MongoDB documents of calulated values for a dashboard vs re-retrieving on each web page view? - mongodb

If I have a page in a web app that displays some dashboard type statistics about documents in my database (counts, docs created per hour, per day etc), is it best to pre-calculate this data and store it in a separate document (and update as needed), or assuming the collections have appropriate indexes, would it be appropriate to execute queries to retrieve these statistics on every load of the page?
It's not necessary that the data has to be exactly up to date on every page hit/load, so that's why I was thinking to maintain the data I need to display in a separate document that can be retrieved on page hit (or even cached and only re-retrieved every 5 minutes or similar).

That's pretty broad, and I have the feeling you have already identified the key points. Generally speaking, you should consider these questions:
Do you need to allow users to apply filters? Complex filters usually make pre-aggregation impossible.
Related: Is it likely that the exact same data is ever queried again? If not, pre-aggregation might need to happen on different levels of granularity (e.g. by creating day / week / month totals and summing these, instead of individual events).
What is the relation of reads vs. writes on the data? If the number of writes is small, it might be OK to keep counters in real-time, instead of using read-caching.
What are your performance requirements for cached and uncached queries? Getting fast cached queries is trivial, but comes at the cost of stale data. Making uncached queries faster is more tricky and usually requires something like the multi-level approach discussed before - it often doesn't help if old data comes super fast, but new queries take minutes.
Caching works especially well if the data can't be changed later (or is seldomly changed), and the queries remain the same with a certain chance of re-occuring. A nice example are facebook's profiles, where past years are apparently cached for every visitor-profile combination. First accesses are slow, however...

Related

When's the time to create dedicated collections in MongoDB to avoid difficult queries?

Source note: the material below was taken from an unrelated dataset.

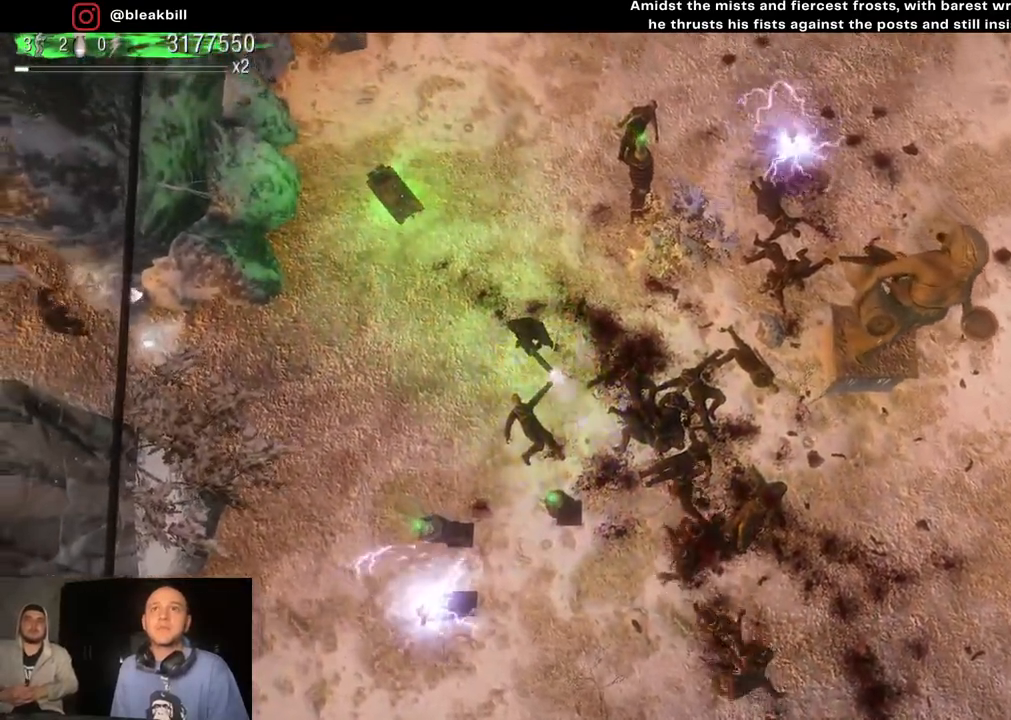
{"buttons": [], "left_stick": "center", "right_stick": "down-right", "events": [[167, "left_stick", "up"], [250, "left_stick", "up-left"], [483, "left_stick", "center"]]}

I am asking a question that I assume does not have a simple black and white question but the principal of which I'm asking is clear.
Sample situation:
Lets say I have a collection of 1 million books, and I consistently want to always pull the top 100 rated.
Let's assume that I need to perform an aggregate function every time I perform this query which makes it a little expensive.
It is reasonable, that instead of running the query for every request (100-1000 a second), I would create a dedicated collection that only stores the top 100 books that gets updated every minute or so, thus instead of running a difficult query a 100 times every second, I only run it once a minute, and instead pull from a small collection of books that only holds the 100 books and that requires no query (just get everything).
That is the principal I am questioning.
Should I create a dedicated collection for EVERY query that is often
used?
Should I do it only for complicated ones?
How do I gauge which is complicated enough and which is simple enough
to leave as is?
Is there any guidelines for best practice in those types of
situations?
Is there a point where if a query runs so often and the data doesn't
change very often that I should keep the data in the server's memory
for direct access? Even if it's a lot of data? How much is too much?
Lastly,
Is there a way in MongoDB to cache results?
If so, how can I tell it to fetch the cached result, and when to regenerate the cache?
Thank you all.
Before getting to collection specifics, one does have to differentiate between "real-time data" vis-a-vis data which does not require immediate and real-time presenting of information. The rules for "real-time" systems are obviously much different.
Now to your example starting from the end. The cache of query results. The answer is not only for MongoDB. Data architects often use Redis, or memcached (or other cache systems) to hold all types of information. This though, obviously, is a function of how much memory is available to your system and the DB. You do not want to cripple the DB by giving your cache too much of available memory, and you do not want your cache to be useless by giving it too little.
In the book case, of 100 top ones, since it is certainly not a real time endeavor, it would make sense to cache the query and feed that cache out to requests. You could update the cache based upon a cron job or based upon an update flag (which you create to inform your program that the 100 have been updated) and then the system will run an $aggregate in the background.
Now to the first few points:
Should I create a dedicated collection for EVERY query that is often used?
Yes and no. It depends on the amount of data which has to be searched to $aggregate your response. And again, it also depends upon your memory limitations and btw let me add the whole server setup in terms of speed, cores and memory. MHO - cache is much better, as it avoids reading from the data all the time.
Should I do it only for complicated ones?
How do I gauge which is complicated enough and which is simple enough to leave as is?
I dont think anyone can really black and white answer to that question for your system. Is a complicated query just an $aggregate? Or is it $unwind and then a whole slew of $group etc. options following? this is really up to the dataset and how much information must actually be read and sifted and manipulated. It will effect your IO and, yes, again, the memory.
Is there a point where if a query runs so often and the data doesn't change very often that I should keep the data in the server's memory for direct access? Even if it's a lot of data? How much is too much?
See answers above this is directly connected to your other questions.
Finally:
Is there any guidelines for best practice in those types of situations?
The best you can do here is to time the procedures in your code, monitor memory usage and limits, look at the IO, study actual reads and writes on the collections.
Hope this helps.
Use a cache to store objects. For example in Redis use Redis Lists
Redis Lists are simply lists of strings, sorted by insertion order
Then set expiry to either a timeout or a specific time
Now whenever you have a miss in Redis, run the query in MongoDB and re-populate your cache. Also since cache resids in memory therefore your fetches will be extremely fast as compared to dedicated collections in MongoDB.
In addition to that, you don't have to keep have a dedicated machine, just deploy it within your application machine.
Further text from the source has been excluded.